Fipexide belongs to a new class of cognition activators and is noted for its lack of amphetamin-like side effects. We describe three patients who developed fulminant hepatic failure less than 2 months after beginning fipexide administration. The mean interval from the onset of jaundice to the onset of encephalopathy was 8 days. Emergency liver transplantation was undertaken when factor V was 20% of normal or less and coma developed. All patients were transplanted less than 1 week after the onset of encephalopathy. Two survived and one died immediately after transplantation. Histologic examination of the livers revealed massive liver cell necrosis, predominantly centrilobular, and a moderate inflammatory infiltrate within the portal spaces. We conclude that fipexide can induce massive liver cell necrosis and fulminant liver failure. As a result of this life-threatening complication, reconsideration of the indications for this drug is warranted.
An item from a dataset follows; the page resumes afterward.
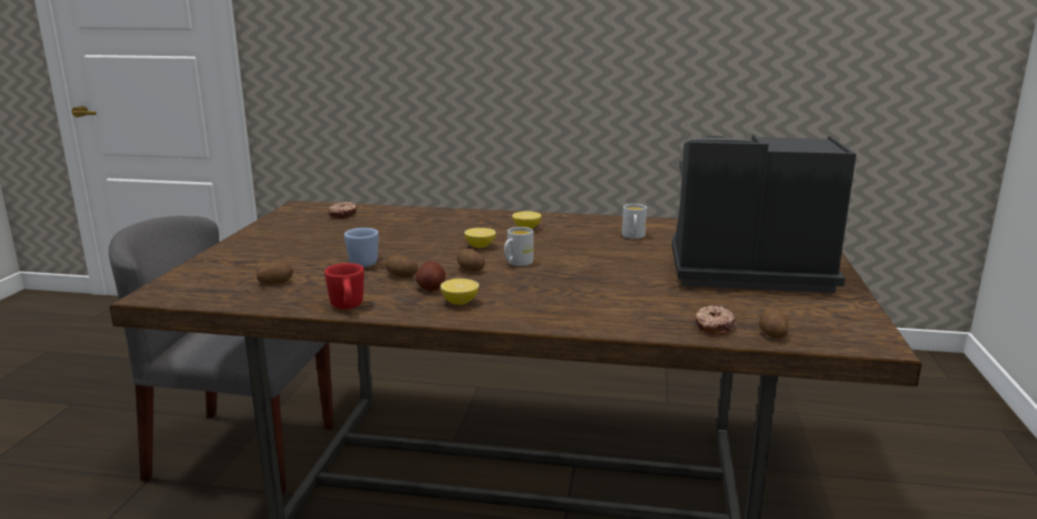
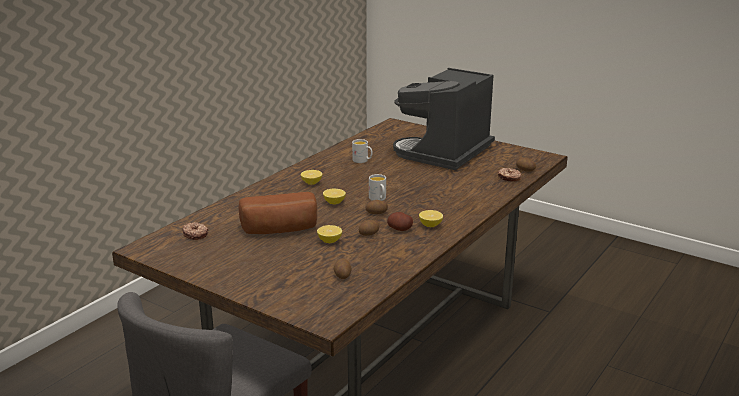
camera: 65 degrees left, 5 degrees up
(347, 307) = (412, 257): red mug -> none
(366, 262) = (329, 241): blue mug -> lemon
(380, 239) = (280, 230): none -> bread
Determining protein adducts of fipexide: mass spectrometry based assay for confirming the involvement of its reactive metabolite in covalent binding

Fipexide is a nootropic drug, withdrawn from the market due to its idiosyncratic drug reactions causing adverse effects in man. Previous work on its metabolites has identified several potential reactive metabolites which could be implicated in protein binding. Here, we investigated the formation of these metabolites in rat and human hepatocytes. Based on these results, the o-quinone of fipexide (FIP), formed via the demethylenation reaction through a catechol intermediate, was chosen for further investigation. Studies were then pursued in order to relate this metabolite to protein binding, and thus better understand potential mechanisms for the toxicity of the parent compound. An assay was developed for determining the fipexide catechol-cysteine adduct in the microsomal protein fractions following in vitro incubations. This method digests the entire protein fraction into amino acids, followed by the detection of the Cys-metabolite adduct by liquid chromatography/mass spectrometry (LC/MS). We have designed a strategy where drug metabolism taking place in microsomal incubations and involved in protein binding can be assessed after the proteins have been digested, with the detection of the specific amino acid adduct. In this study, the structure of the fipexide adduct was hypothesized using knowledge previously gained in glutathione and N-acetylcysteine trapping experiments. Acetaminophen was used as a positive control for detecting a drug metabolite-cysteine adduct by LC/MS. This approach has the potential to be applicable as a protein-binding assay in early drug discovery without the need for radioactive compounds.